# Breed curiousity (new rescue)



## RobinLeanne (Oct 5, 2020)

Hi!! We just got a new rescue, his name is Milo. He has some interesting markings...wonder of anyone might be able to shed some light on his possible breed!
Thanks so much!!
w


----------



## eldercat (Jul 3, 2015)

Oooh, isn't he a pretty thing!  Stars in your crown for adopting a rescue cat. 

Without papers he's just a cat. I'm no expert but I'll guess he's a dilute tabby. Surely I'll be corrected by more experienced cat keepers.


----------



## RobinLeanne (Oct 5, 2020)

Appreciate your response! He's such a blessing no matter what breed he's as cuddly as they come


----------



## catloverami (Jul 5, 2010)

Somewhat difficult to see his full coat length.....looks like a medium hair _Domesti_c. Is his tail fluffy?. and his britches too? .then possibly longhair.
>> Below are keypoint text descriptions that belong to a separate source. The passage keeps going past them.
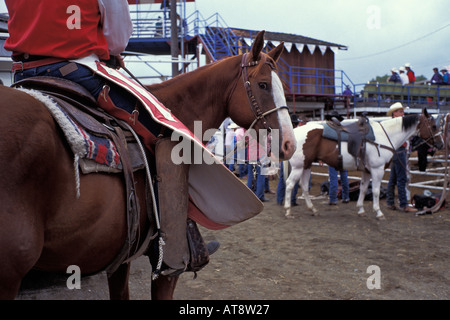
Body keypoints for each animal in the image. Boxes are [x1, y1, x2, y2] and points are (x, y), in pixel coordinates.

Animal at [284, 109, 442, 219]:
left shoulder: (366, 171)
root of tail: (293, 134)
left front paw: (361, 210)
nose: (440, 144)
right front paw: (378, 213)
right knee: (290, 184)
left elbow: (363, 189)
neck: (385, 136)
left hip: (306, 166)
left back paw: (313, 209)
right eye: (434, 126)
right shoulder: (377, 170)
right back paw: (287, 210)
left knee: (304, 187)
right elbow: (376, 191)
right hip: (298, 167)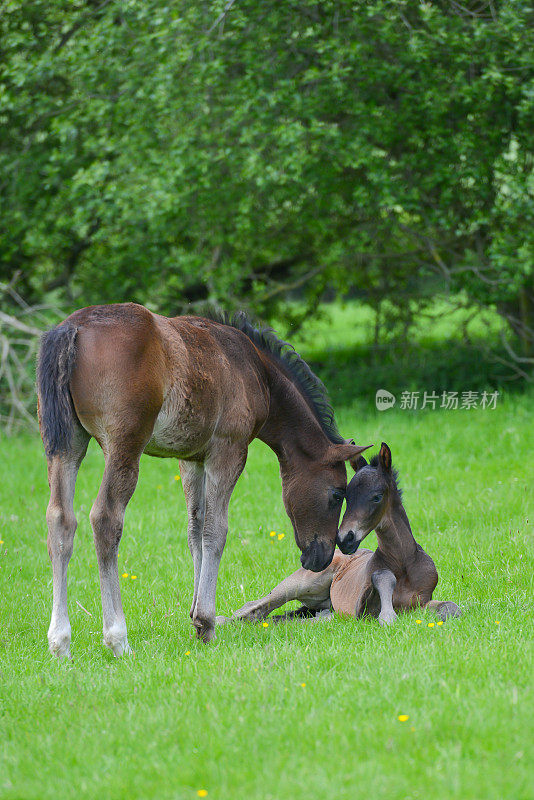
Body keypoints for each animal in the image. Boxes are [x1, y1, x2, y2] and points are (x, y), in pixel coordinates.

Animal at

His color and tabby pattern are interesting.....basically silver tabby & white also known as silver classic tabby & white as he has white on chest and paws, and he has the "bull's eye" circle on his side, rather than a "mackeral tabby" which has "tiger" markings. The brownish tinges in the belly and on head shows there's brown tabby colour in his background as well. He sure looks like a sweet love bug! Enjoy!


----------